● WHAT IS EXPECTED: Reproduce the text of each entry below line for line, keeping every word, accent, and punctuation mark unchanged.

(INFORMATION SHOWN Opens)

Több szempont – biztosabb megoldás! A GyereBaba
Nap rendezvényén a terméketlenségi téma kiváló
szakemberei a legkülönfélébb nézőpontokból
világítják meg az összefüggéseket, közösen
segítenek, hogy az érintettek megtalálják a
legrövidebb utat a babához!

(INFORMATION SHOWN Closes)

● ANSWER SPACE:
Több szempont – biztosabb megoldás! A GyereBaba
Nap rendezvényén a terméketlenségi téma kiváló
szakemberei a legkülönfélébb nézőpontokból
világítják meg az összefüggéseket, közösen
segítenek, hogy az érintettek megtalálják a
legrövidebb utat a babához!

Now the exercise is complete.